We investigate the gauging of higher-form finite Abelian symmetries and their sub-groups in quantum spin models in spatial dimensions $d=2$ and 3. Doing so, we naturally uncover gauged models with dual higher-group symmetries and potential mixed 't Hooft anomalies. We demonstrate that the mixed anomalies manifest as the symmetry fractionalization of higher-form symmetries participating in the mixed anomaly. Gauging is realized as an isomorphism or duality between the bond algebras that generate the space of quantum spin models with the dual generalized symmetry structures. We explore the mapping of gapped phases under such gauging related dualities for 0-form and 1-form symmetries in spatial dimension $d=2$ and 3. In $d=2$, these include several non-trivial dualities between short-range entangled gapped phases with 0-form symmetries and 0-form symmetry enriched Higgs and (twisted) deconfined phases of the gauged theory with possible symmetry fractionalizations. Such dualities also imply strong constraints on several unconventional, i.e., deconfined or topological transitions. In $d=3$, among others, we find, dualities between topological orders via gauging of 1-form symmetries. Hamiltonians self-dual under gauging of 1-form symmetries host emergent non-invertible symmetries, realizing higher-categorical generalizations of the Tambara-Yamagami fusion category.

Figures (19)

• Figure 1: The action of symmetry operators via conjugation can be understood as topological linking in spacetime. 0-form symmetry operators act on all of space therefore, conjugating a local operator with the symmetry operators amounts to linking a point with a co-dimension-1 sphere in the spacetime picture. Similarly 1-form symmetries are generated by co-dimension-1 operators in space. These act on lines by conjugation. Intersection on a time slice becomes linking in the spacetime picture.
• Figure 2: The gauging-related duality realized as an isomorphism of bond algebras, furnishes a mapping of order parameters. The figure depicts a mapping of operators between a bond algebra $\mathfrak B$ with 0-form symmetry $\mathsf G_{(0)}$ and a gauged bond algebra $\mathfrak B^{\vee}$ with a $(d-1)$-form symmetry $\mathsf G^{\vee}$. A 0-form symmetry operator restricted to an open ball-like region $S^{(d)}$ maps to an operator charged under the dual $(d-1)$-form symmetry at the boundary of $S^{(d-1)}$. A 0-form charge bilinear located at points $x_{\mathsf i}$ and $x_{\mathsf f}$ maps to $(d-1)$-form symmetry operator, i.e., a non-unique line connecting the $x_{\mathsf i}$ and $x_{\mathsf f}$.
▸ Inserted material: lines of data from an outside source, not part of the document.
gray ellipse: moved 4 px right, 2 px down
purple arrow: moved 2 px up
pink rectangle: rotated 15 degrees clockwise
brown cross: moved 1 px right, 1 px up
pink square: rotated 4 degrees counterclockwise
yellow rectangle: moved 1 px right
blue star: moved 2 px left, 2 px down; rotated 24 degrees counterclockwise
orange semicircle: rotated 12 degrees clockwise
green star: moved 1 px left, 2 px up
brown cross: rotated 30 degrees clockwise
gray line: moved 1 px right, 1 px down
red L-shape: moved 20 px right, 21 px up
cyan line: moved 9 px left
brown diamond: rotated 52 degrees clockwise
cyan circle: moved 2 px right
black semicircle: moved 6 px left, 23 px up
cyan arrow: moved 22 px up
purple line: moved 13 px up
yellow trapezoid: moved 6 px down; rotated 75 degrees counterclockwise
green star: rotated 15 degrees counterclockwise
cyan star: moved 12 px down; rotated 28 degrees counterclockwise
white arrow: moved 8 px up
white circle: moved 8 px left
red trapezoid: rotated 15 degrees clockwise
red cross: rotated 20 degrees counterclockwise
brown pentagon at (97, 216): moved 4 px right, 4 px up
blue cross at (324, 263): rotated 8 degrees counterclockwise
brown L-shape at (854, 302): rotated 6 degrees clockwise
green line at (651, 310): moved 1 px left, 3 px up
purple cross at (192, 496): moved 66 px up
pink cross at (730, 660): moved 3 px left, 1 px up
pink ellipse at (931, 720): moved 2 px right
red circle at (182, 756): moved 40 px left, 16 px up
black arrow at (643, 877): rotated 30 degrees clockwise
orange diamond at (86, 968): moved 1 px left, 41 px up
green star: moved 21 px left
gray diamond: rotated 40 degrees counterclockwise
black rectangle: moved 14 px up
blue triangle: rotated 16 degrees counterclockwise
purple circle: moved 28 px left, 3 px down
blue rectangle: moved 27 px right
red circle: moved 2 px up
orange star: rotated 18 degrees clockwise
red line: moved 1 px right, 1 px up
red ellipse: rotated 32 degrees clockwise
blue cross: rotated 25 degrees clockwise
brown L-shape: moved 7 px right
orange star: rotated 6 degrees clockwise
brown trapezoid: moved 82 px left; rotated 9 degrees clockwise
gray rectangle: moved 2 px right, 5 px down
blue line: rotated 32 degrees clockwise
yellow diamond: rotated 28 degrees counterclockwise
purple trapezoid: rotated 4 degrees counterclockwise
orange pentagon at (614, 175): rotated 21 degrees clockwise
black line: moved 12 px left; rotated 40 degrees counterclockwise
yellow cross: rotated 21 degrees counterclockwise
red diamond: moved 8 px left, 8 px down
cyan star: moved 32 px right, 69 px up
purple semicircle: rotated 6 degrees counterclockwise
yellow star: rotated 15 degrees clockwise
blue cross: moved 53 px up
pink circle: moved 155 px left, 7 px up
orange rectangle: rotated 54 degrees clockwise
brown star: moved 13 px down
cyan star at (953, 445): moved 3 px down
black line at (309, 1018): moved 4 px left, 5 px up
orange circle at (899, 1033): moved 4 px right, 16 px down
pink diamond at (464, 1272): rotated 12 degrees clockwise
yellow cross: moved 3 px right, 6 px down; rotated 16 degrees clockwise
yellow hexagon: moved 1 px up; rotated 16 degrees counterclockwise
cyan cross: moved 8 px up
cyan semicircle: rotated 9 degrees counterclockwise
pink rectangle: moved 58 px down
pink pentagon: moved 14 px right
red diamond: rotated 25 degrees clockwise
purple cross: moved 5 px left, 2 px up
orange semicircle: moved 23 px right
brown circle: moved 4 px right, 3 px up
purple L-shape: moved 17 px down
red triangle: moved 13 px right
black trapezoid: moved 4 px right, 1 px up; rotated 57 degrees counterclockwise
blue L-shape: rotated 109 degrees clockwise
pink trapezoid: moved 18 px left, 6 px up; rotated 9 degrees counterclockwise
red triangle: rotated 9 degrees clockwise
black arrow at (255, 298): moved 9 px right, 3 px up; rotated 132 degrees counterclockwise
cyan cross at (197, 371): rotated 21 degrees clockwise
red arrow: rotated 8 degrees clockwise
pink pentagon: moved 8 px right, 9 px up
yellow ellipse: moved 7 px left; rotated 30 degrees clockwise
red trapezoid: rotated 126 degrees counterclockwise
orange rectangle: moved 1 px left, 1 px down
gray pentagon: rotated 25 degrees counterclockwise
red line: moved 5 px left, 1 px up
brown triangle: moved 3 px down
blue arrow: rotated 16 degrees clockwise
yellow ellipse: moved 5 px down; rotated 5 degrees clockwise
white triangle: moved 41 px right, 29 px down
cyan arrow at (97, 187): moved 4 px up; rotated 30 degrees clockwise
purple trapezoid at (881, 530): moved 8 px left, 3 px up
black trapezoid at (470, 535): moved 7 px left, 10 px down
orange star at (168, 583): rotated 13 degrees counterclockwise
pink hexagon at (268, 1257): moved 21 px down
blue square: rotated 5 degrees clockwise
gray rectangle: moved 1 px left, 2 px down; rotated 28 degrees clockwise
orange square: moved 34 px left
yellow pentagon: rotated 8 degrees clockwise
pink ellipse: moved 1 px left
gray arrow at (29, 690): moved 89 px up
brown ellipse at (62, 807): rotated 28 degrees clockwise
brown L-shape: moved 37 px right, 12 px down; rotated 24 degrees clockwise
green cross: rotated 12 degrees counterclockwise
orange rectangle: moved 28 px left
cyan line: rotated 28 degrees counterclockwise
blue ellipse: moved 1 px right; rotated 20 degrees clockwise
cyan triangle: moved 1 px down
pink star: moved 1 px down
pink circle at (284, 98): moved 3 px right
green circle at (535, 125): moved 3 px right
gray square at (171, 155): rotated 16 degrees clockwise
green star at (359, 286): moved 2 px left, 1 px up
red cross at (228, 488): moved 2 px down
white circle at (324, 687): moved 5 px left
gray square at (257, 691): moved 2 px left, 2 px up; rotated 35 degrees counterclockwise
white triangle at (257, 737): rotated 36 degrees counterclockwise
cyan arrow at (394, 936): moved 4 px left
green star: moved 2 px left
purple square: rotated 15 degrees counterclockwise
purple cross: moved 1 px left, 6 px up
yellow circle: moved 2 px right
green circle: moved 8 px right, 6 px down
• Figure 3: Symmetry-twisted boundary conditions with $\mathsf g\in\mathsf G$ are implemented by inserting a symmetry defect $\mathcal{U}_{\mathsf g}[\Sigma]$ on a non-contractible cycle along time. Above illustrates a spacetime $M = S^1\times T^2=T^3$ (opposite sides of the cube are identified) and the symmetry defect wraps the $x-t$ cycle. Any bond-operator crossing the defect, will be transformed by $\mathsf g$. An equivalent way to achieve this is to couple the symmetry $\mathsf G$ to a background connection $A$, with a holonomy $\oint_\gamma A = \mathsf g(\gamma)$ along the cycle $\gamma$ dual to $\Sigma$. Any operator parallel transported along $\gamma$ will experience a symmetry-twist.
• Figure 4: Parallel transport along a curve $L$ from $\mathsf v_1$ to $\mathsf v_k$ on $M_{d, \triangle}$ of the $\mathbb Z_n$ connection $a$.
• Figure 5: The figure depicts the operators that are used to define the Gauss operators in (a) d=1, (b) d=2 and (c) d=3 dimensions.